US arabica coffee futures settled up more than 2 percent at a three-week high on Wednesday, bolstered by speculative buying on colder-than-expected temperatures in top coffee producer Brazil, market sources said.
While traders did not anticipate a crop-damaging chill in Brazil, an unexpected drop in temperatures in hours was enough to prompt speculators to cover their short positions before the end of the quarter and a US holiday next week.
The New York Board of Trade's active coffee contract for September delivery climbed 2.40 cents to settle at 99.10 cents a lb, the contract's loftiest finish since June 8, after trading from 97.10 cents to 99.90 cents.
Back month arabica futures climbed 2.35 to 2.45 cents while front-month July gained 2.35 cents to 97.70 cents a lb. "There was some colder weather overnight (in Brazil) and there is talk of another cold front coming the next 12 to 14 days out," said a coffee trader at a commodity brokerage.
"There was a little bit of short-covering today," he added, pointing out that non-commercial participants were holding a net short position close to 10,000 lots of NYBOT arabica futures.

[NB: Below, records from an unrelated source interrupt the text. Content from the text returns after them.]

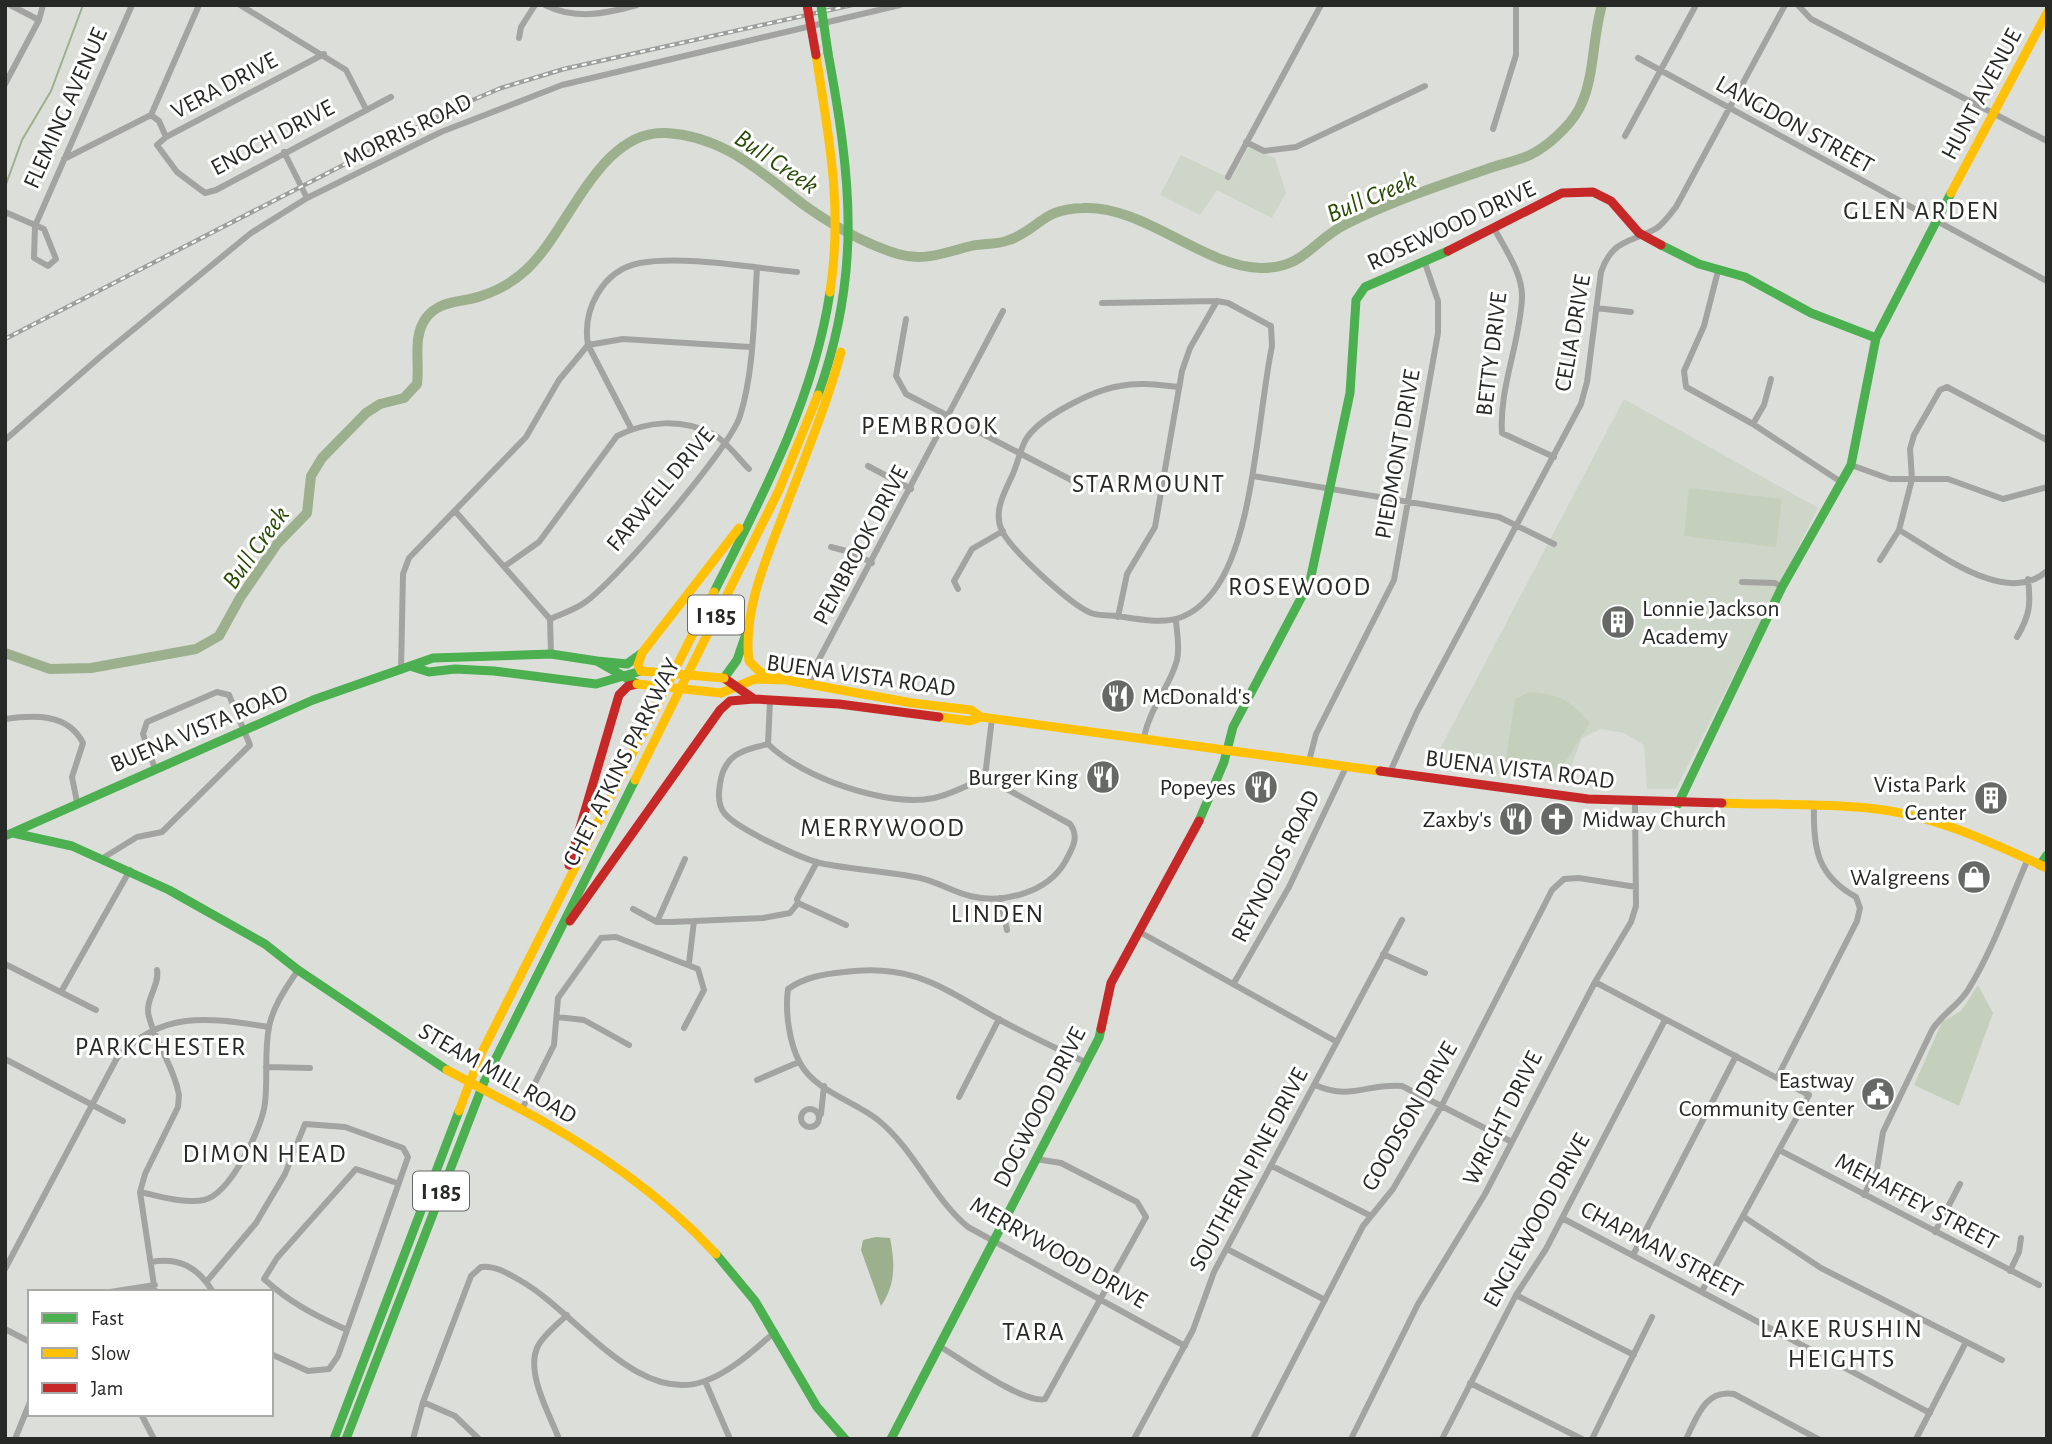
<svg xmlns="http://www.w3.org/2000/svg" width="2052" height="1444" font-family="'Alegreya Sans',sans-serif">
	<rect width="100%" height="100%" fill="#dcdfd9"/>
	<path fill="#ced5c9" d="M1249,147L1275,158L1286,193L1272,218L1217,190L1200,215L1160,195L1181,155L1231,179Z
		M1624,399L1818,508L1676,789H1647L1644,745L1624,733L1601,729L1582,738L1565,782L1431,766Z"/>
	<path fill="#c4d0bb" d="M1689,488L1782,499L1776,547L1684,536Z
		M1529,692C1560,694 1569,700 1590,723L1560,770L1506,760L1515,699Z
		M1978,985L1993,1013L1959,1106L1914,1085L1942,1022L1961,1011Z"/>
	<path fill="#9cb08e" d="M876,1237L890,1238C895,1263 896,1284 881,1306L861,1250L863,1240Z"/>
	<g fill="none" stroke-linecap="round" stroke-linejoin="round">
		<path stroke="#9cb08e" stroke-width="2" d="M5,187L22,140L51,91L83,5"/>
		<path stroke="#9cb08e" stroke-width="10" d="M5,653L50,669L91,668L196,649L219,636L240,598L277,544L307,513L311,476L322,458L366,413L380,404L404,398L417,384C420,363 412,337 426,318C440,299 462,303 481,296C497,291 513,282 526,270C569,231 599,129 666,133C724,136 760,172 804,205C832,225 865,244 898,254C924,262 946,252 971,246C983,243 997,245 1009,240C1040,229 1041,209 1083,208C1144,205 1203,267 1261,268C1305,268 1312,241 1346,224C1390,202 1440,185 1487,169C1501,164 1517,161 1530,155C1547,147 1570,126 1579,109C1595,79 1592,38 1602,5"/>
		<path stroke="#a3a4a2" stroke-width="6" d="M10,5L39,20
			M240,5L346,70L366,109
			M545,5C575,20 605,14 637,5
			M1798,5L1811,19L2047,141
			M519,38L521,27L535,5
			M324,54L166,137L157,145L177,172L205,193L216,190L391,97
			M1638,58L2047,281
			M5,84L39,20L43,5
			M151,115L159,121L166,137
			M1493,129L1516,55V5
			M1625,136L1696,5
			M1246,142L1264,151L1296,147L1425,86
			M284,152L307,198
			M64,159L151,115L199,5
			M1228,177L1321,5
			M5,212L44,229L56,259L48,266L34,258L35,226L132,5
			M1494,228C1505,249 1523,274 1522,298C1520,343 1499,388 1502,433L1554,457
			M1718,271L1704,326L1684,371L1686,387L1753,424L1841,482
			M1102,303L1217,301L1228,303L1271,326L1272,346C1258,413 1254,540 1213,592C1184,629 1158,622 1117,616C1109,615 1099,616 1091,613C1071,605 1012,551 1002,531C993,512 1004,493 1012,476C1017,465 1020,451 1025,441C1038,417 1094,390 1120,386C1140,382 1158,385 1178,387
			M1596,308L1631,312
			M906,319L896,376L906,394L1077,483
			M1753,424L1764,405L1771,379
			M631,428L588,345C582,309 603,270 640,263C683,255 753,268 797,272
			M5,440L100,357L251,233L307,198L441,132L562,85L900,5
			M1851,465L1890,479H1948L2003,499L2047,487
			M868,466L911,489
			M1253,476L1499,517L1554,544
			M455,511L550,619L551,654
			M1899,530C1936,551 2006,608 2047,571
			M831,547L854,553L872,563
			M1880,560L1899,530L1912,479L1910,449L1914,435L1940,390L1947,387L2047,440
			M505,566L539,542L617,436C647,421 681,418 713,434C727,442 738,458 749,469
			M1742,582L1775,583L1782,587
			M958,589L954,581L972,549L1003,531
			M1118,617L1127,574L1155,527L1182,371L1190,348L1217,301
			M550,619C561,614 574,610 584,603C614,583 730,449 740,416C754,372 754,315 757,268
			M2017,637C2030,615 2031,604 2028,579
			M401,671L403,574L409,558L526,437L559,380L588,345L623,339L750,347
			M809,685L816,665L1003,311
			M5,719C34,715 68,713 83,743L72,777L77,802
			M1144,737C1150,707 1170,687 1177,660C1180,647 1177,634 1176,621
			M768,744C743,750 724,754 720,784C718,795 718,806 725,814C738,829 800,858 820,863C853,870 887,871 920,878C938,882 953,892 970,896C1003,904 1047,893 1065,862C1072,849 1080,837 1070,824L985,777
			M768,744C801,777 888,808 934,798C952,794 969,785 985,777L992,718
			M768,744L770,701
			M1309,761L1316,734L1394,580L1438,333V301L1425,263
			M1390,772L1417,712L1581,404L1587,382L1601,272C1613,238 1631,243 1657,228C1665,222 1670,214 1676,207L1785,5
			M103,858L137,837L162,832L250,745L229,695L217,692L147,722L143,734L155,769
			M1000,898L1007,930
			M798,903L846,925
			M633,909L657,922H671L763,918L790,913L798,903L797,899L817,862
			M657,922L685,859
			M1138,931L1337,1042
			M1383,954L1425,973
			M689,963L694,921
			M5,964L96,1010
			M1595,982L1809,1095L1702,1291
			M1234,983L1289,887L1347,765
			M61,992L130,870
			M557,1017L584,1020L629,1045
			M5,1059L123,1121
			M1087,1063C1058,1049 1028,1035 1000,1020C942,988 913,963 844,972C824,974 805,977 788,989C785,1011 789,1043 800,1063C815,1091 854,1101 878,1120C915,1150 932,1197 968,1227L1185,1346
			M266,1067L310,1068
			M1777,1078L1857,921L1860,908L1856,897C1818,876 1813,850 1814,808
			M757,1080L799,1062
			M1315,1085C1352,1101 1366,1083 1402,1086L1512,1142
			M959,1097L999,1019
			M801 1118a9 9 0 1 1 18 0a9 9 0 1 1-18 0Z
			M522,1109L554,1045L558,998L601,938L616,937L698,969L704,990L684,1028
			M821,1114L824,1086
			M1779,1150L2039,1285
			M1272,1166L1371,1216
			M140,1192C159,1196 184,1204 204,1200C230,1194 262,1129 265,1103C268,1078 264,1052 269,1027C273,1006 286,988 298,970
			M1864,1195L1877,1169L1883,1132L1932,1030C1942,1014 1959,1005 1968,990C1993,950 2009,902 2028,859
			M1744,1217L1821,1268L2002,1360
			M1562,1218L1930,1413
			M1935,1232L1960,1184
			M1227,1249L1325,1300
			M1633,1255L1736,1056
			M151,1262C179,1257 198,1267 213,1292
			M5,1269L117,1058C162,1009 210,1018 269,1027
			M2010,1271L2019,1252L2021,1238
			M207,1281L256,1223L285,1174L305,1124L345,1127L403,1148L408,1157L338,1356L329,1369L308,1371L271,1354
			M110,1292L155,1285
			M155,1292L140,1192L145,1174L178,1107L179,1095C174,1067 156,1044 149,1017C144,1000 160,986 157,970
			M1516,1295L1634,1355
			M5,1329L30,1342
			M345,1329C314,1315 289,1302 264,1279L277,1258L356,1169L397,1183
			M939,1346C960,1358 1025,1405 1045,1399L1146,1217L1137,1202L1061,1163L1036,1159
			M705,1381L730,1439
			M1470,1383L1582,1439
			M423,1402L455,1416L479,1439
			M141,1414L154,1439
			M15,1439L30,1402
			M413,1439L423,1402L471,1276L481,1267C495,1265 509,1274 521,1281C575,1311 637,1406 705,1381C731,1372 755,1349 775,1332
			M559,1439C550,1415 526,1374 537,1348C542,1336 558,1324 567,1315
			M1134,1439L1193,1330L1214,1272L1402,920
			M1253,1439L1363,1226L1393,1189L1442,1105L1552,890L1564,879L1579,878L1636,887
			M1351,1439L1418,1304L1485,1194L1595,982L1631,922L1636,906L1635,802
			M1442,1439L1516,1295L1546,1249L1665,1020
			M1592,1439L1652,1317
			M1686,1439C1697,1417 1705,1389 1734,1394L1818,1439
			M1916,1439L1965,1344"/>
		<path stroke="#4caf50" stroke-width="9" d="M1661,245L1699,264L1745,277L1811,313L1876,338
			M818,395C862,272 851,178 828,53
			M714,592C762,497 814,399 830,292
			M597,661L627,664L642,653
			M413,667L429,672L455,669L494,671L596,684L641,671
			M724,678L737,660L745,637
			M1678,804L1782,587L1851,465L1876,338L1951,193
			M1199,821L1224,762L1233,727L1310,581L1350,393L1356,300L1365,287L1448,251
			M13,833L72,846L169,890L265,944L298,970L447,1070
			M5,836L313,700L433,658L551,654L597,661L637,684
			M2040,865L2047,855
			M716,1254L755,1301L817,1407L845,1439
			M334,1439L459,1111
			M346,1439L484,1082L635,780
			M891,1439L1099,1038L1101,1029"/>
		<path stroke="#ffc107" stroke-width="9" d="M816,55C829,139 843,207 830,292
			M1951,193L2047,13
			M641,671L638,665L642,653L739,528
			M786,680L760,672L749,661C743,612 765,561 783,515C803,461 826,408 841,352
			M721,693L755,679L786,680L912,703L971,710L981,717
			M939,717L970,721L981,717L1380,771
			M635,780L779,490L818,395
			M1722,803C1771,805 1820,803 1868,808C1932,814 1990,842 2047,868
			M503,1100C582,1140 656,1189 716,1254
			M459,1111L480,1056L714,592"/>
		<path stroke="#c62828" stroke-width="9" d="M1448,251L1562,193L1593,192L1611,201L1639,233L1661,245
			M724,678L754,699L839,704L939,717
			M1380,771L1588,799L1722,803
			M569,865L619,695L628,686L637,684
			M570,921L720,710L730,701L754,699
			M1101,1029L1111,983L1199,821"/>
		<g stroke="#9e9f9d" stroke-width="4.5">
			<path id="rail" d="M5,339L456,107L501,88L564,69L852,5"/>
		</g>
		<use href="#rail" stroke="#fff" stroke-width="2" stroke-dasharray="5" stroke-linecap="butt"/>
		<path stroke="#4caf50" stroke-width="9" d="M821,5L828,53"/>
		<path stroke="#ffc107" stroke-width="9" d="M641,671L724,678
			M637,684L721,693
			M447,1070L503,1100"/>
		<path stroke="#c62828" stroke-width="9" d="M807,5L816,55"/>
	</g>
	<defs>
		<g id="building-disc" transform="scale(1.75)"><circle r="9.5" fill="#666965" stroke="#fff"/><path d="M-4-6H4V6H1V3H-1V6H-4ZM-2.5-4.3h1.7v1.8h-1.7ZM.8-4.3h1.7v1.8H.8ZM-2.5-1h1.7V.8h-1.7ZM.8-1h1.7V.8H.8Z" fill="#fff"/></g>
		<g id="restaurant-disc" transform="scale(1.75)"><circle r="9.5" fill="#666965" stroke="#fff"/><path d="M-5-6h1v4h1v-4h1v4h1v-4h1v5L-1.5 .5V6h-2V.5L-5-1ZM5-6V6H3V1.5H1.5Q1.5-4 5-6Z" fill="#fff"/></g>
		<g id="church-disc" transform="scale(1.75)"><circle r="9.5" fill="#666965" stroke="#fff"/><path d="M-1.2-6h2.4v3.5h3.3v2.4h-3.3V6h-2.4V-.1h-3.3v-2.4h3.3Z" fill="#fff"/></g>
		<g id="shop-disc" transform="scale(1.75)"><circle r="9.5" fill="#666965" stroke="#fff"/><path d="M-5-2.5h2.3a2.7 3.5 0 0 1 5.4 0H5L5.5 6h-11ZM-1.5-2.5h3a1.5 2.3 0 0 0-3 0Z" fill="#fff"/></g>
		<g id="civic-disc" transform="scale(1.75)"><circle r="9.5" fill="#666965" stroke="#fff"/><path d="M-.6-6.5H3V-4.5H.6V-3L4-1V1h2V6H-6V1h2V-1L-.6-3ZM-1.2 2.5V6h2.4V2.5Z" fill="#fff"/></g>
	</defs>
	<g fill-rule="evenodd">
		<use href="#building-disc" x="1618" y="622"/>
		<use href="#restaurant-disc" x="1118" y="696"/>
		<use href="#restaurant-disc" x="1103" y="777"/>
		<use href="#restaurant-disc" x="1261" y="787"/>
		<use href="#building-disc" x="1991" y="798"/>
		<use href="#restaurant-disc" x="1516" y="819"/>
		<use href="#church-disc" x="1557" y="819"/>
		<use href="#shop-disc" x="1974" y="877"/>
		<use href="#civic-disc" x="1878" y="1094"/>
	</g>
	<g text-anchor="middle" stroke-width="6" stroke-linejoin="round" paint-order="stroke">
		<g fill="#fff" stroke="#686967" stroke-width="2">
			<rect x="688" y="595.5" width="56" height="39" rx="5"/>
			<rect x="413" y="1171.5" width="56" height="39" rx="5"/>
		</g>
		<g font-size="23" font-weight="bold" fill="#272926">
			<text x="716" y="623">I 185</text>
			<text x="441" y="1199">I 185</text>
		</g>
		<g font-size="24" fill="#272926" stroke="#fff">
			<text transform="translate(224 85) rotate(-28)" y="8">VERA DRIVE</text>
			<text transform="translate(1981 94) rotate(-62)" y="8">HUNT AVENUE</text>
			<text transform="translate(65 108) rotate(-66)" y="8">FLEMING AVENUE</text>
			<text transform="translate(1795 124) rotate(29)" y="8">LANGDON STREET</text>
			<text transform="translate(407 130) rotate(-26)" y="8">MORRIS ROAD</text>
			<text transform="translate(272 137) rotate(-28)" y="8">ENOCH DRIVE</text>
			<text transform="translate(1451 225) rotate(-25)" y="8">ROSEWOOD DRIVE</text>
			<text transform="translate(1572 333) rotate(-80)" y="8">CELIA DRIVE</text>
			<text transform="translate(1491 354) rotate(-83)" y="8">BETTY DRIVE</text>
			<text transform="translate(1397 454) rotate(-80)" y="8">PIEDMONT DRIVE</text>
			<text transform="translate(660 489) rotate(-50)" y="8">FARWELL DRIVE</text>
			<text transform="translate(860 545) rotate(-62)" y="8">PEMBROOK DRIVE</text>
			<text transform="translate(861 675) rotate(8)" y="8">BUENA VISTA ROAD</text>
			<text transform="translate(199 728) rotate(-23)" y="8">BUENA VISTA ROAD</text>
			<text transform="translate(621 762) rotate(-63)" y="8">CHET ATKINS PARKWAY</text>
			<text transform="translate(1520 769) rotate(7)" y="8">BUENA VISTA ROAD</text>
			<text transform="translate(1275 866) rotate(-63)" y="8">REYNOLDS ROAD</text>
			<text transform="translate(498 1073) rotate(30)" y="8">STEAM MILL ROAD</text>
			<text transform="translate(1039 1107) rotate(-63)" y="8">DOGWOOD DRIVE</text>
			<text transform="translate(1409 1116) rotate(-60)" y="8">GOODSON DRIVE</text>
			<text transform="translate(1502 1118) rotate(-63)" y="8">WRIGHT DRIVE</text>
			<text transform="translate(1248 1169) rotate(-62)" y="8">SOUTHERN PINE DRIVE</text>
			<text transform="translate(1917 1201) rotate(28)" y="8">MEHAFFEY STREET</text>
			<text transform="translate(1536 1220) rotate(-61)" y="8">ENGLEWOOD DRIVE</text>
			<text transform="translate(1662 1249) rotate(28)" y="8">CHAPMAN STREET</text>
			<text transform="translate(1059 1252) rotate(30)" y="8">MERRYWOOD DRIVE</text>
		</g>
		<g font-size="24" fill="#272926" stroke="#fff" text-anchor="end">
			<text x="1642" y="616" text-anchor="start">Lonnie Jackson<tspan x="1642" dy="28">Academy</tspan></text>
			<text x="1142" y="704" text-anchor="start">McDonald's</text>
			<text x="1078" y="785">Burger King</text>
			<text x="1966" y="792">Vista Park<tspan x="1966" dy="28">Center</tspan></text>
			<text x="1236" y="795">Popeyes</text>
			<text x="1492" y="827">Zaxby's</text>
			<text x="1582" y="827" text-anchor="start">Midway Church</text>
			<text x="1950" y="885">Walgreens</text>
			<text x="1854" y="1088">Eastway<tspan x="1854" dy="28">Community Center</tspan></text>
		</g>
		<g font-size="26" font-style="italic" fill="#294a03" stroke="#fff">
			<text transform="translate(777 161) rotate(34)" y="9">Bull Creek</text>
			<text transform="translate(1371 196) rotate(-23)" y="9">Bull Creek</text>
			<text transform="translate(255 547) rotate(-54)" y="9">Bull Creek</text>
		</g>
		<g font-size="26" letter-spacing="2" fill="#272926" stroke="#fff">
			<text x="1922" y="219">GLEN ARDEN</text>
			<text x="930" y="434">PEMBROOK</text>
			<text x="1149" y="492">STARMOUNT</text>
			<text x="1300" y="595">ROSEWOOD</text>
			<text x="883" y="836">MERRYWOOD</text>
			<text x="998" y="922">LINDEN</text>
			<text x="161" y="1055">PARKCHESTER</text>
			<text x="265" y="1162">DIMON HEAD</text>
			<text x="1842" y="1337">LAKE RUSHIN<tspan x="1842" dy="30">HEIGHTS</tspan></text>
			<text x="1034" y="1340">TARA</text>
		</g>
	</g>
	<rect width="2052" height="1444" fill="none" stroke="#272926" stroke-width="14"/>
	<rect x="28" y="1290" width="245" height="126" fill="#ffffff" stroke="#a9a9a8" stroke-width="2"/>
	<rect x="42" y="1313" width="35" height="10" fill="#4caf50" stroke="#a9a9a8" stroke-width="2"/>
	<text x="91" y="1325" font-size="21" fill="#272926">Fast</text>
	<rect x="42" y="1348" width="35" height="10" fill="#ffc107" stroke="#a9a9a8" stroke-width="2"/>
	<text x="91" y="1360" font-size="21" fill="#272926">Slow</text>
	<rect x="42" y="1383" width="35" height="10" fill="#c62828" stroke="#a9a9a8" stroke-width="2"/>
	<text x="91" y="1395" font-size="21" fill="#272926">Jam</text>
</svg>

Brazilian coffee farms turned unexpectedly cold at dawn on Wednesday with temperatures falling near freezing, but trees remained unharmed by the cold snap, private Brazilian forecaster Somar said. "Cooler weather continues today, but then it should turn warmer.
We do not expect damaging cold to occur from this cooler weather," US forecaster Meteorlogix said in its daily crop weather report. Market participants are wary about crop-damaging frost harming the production potential of Brazil's 2007/08 crop, which is already expected to be significantly smaller than the 2006/07 harvest due to the biennial coffee crop cycle.
Brazil's 2006/07 (July/June) harvest is officially forecast to be about 23 percent higher than the previous season. "You are going into the guts of the winter in Brazil and the spec is short here, so they are pulling out positions," said Jack Scoville, a vice president at the Price Group.
"It is going to be cooler but not enough to really float anybody's boat just yet." Final estimated futures trading volume reached 18,781 contracts on the NYBOT, up from the 11,729 lots officially tallied the previous day.